You’ve probably heard the term “child’s play”. Something that’s easily accomplished. It makes it sound so simple, but to quote Maria Montessori, “Play is the work of the child”.
Play is a child’s way of learning, expressing emotions and understanding the world around them. It’s their primary way of developing social skills, learning to solve problems and having fun.
It important to understand the different types of play and Daddy’s Digest is giving you a quick overview, based on Mildred Parten Newhall’s theory from 1929. Remember that the age groups are estimates.
(Birth - 3 months) Your baby will make seemingly random movements with no apparent purpose. Everything is new to your child and despite seeming random, it is setting the stage for future exploration.
(3 - 18 months) Your child will spend time playing by themselves. They haven’t developed the social and cognitive skills to play with other children.
(Around age 2, but common at any age)?? ?????They will spend time observing but will not participate. They may ask questions of other children but will not make an effort to join in. They are learning by watching and listening.
(2 - 3 years) Your child will play side by side with other children, with similar toys. The lack of group interaction is completely normal and is the first step in learning how to play with others.
(3 - 4 years) They will become more interested in other children. They will begin to play in groups, with the same toys but will lack any formal rules and organization. This means they will play together but won’t work together.
(4 - 5 years) Children start playing in groups and working together. They begin to share toys, ideas and follow rules. Groups have leaders and children can be “in” or “out” of the group.
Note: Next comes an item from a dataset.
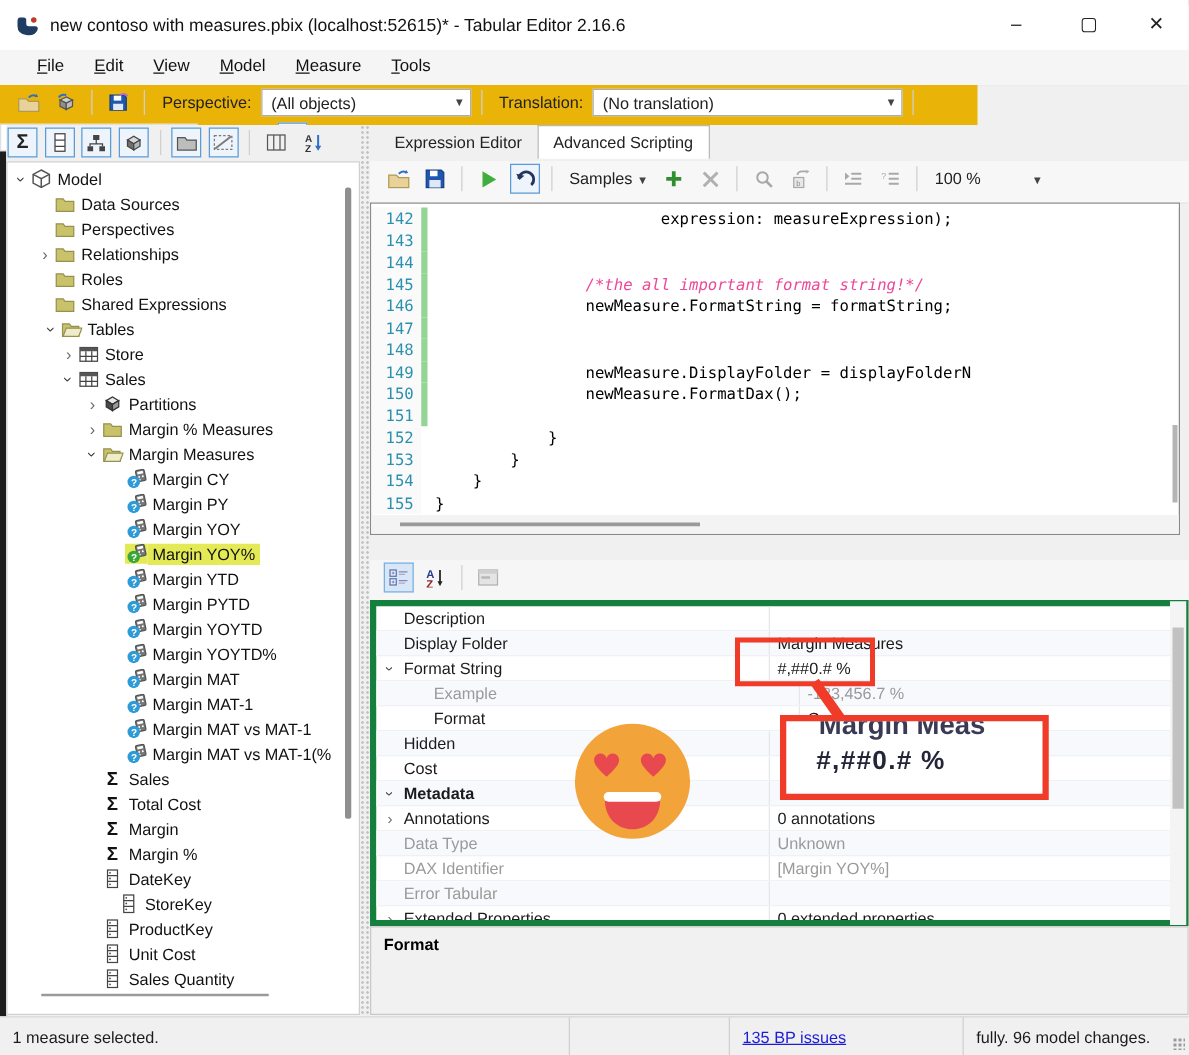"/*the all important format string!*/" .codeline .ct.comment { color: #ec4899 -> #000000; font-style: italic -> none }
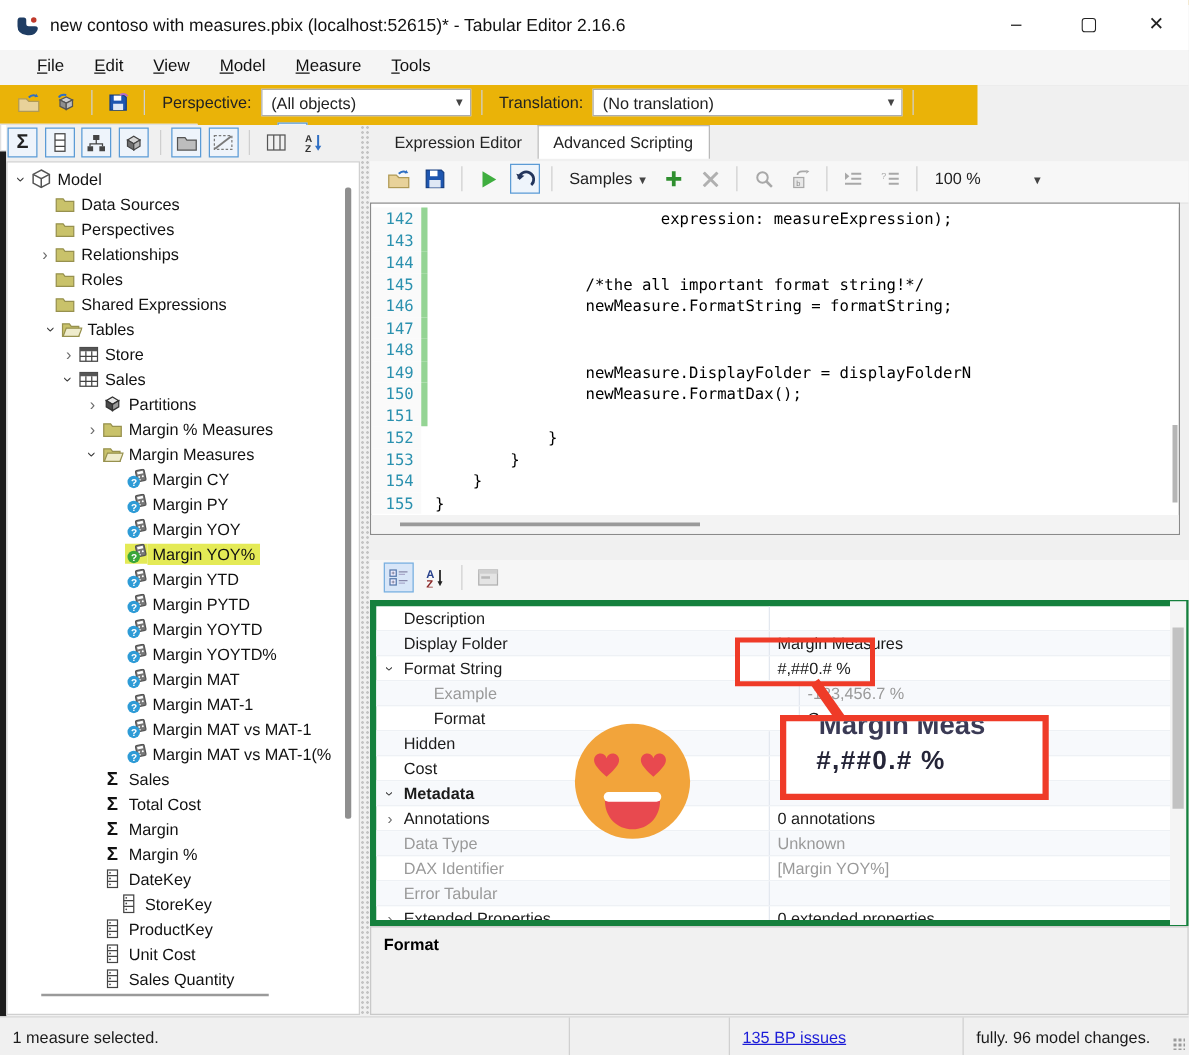"Description" #propgrid { border: 5px solid #15803d -> 1px solid #15803d }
Parents need to encourage, actively participate, provide the necessary materials and organize positive outlets for their children to play.
It is also important to remember that a child's age and stage of development dictates their type of play. If your child is 2-3 years old and is only capable of parallel play, enrolling them in a soccer academy won't yield the desired results. They do not possess the social, cognitive and physical skills required for cooperative play.
Your child needs to have Physical (running, jumping), Constructive (build & create), Expressive (art, music) and Fantasy (role playing) types of play. Digital games which can negatively impact their social skills and attention spans should be as limited as possible.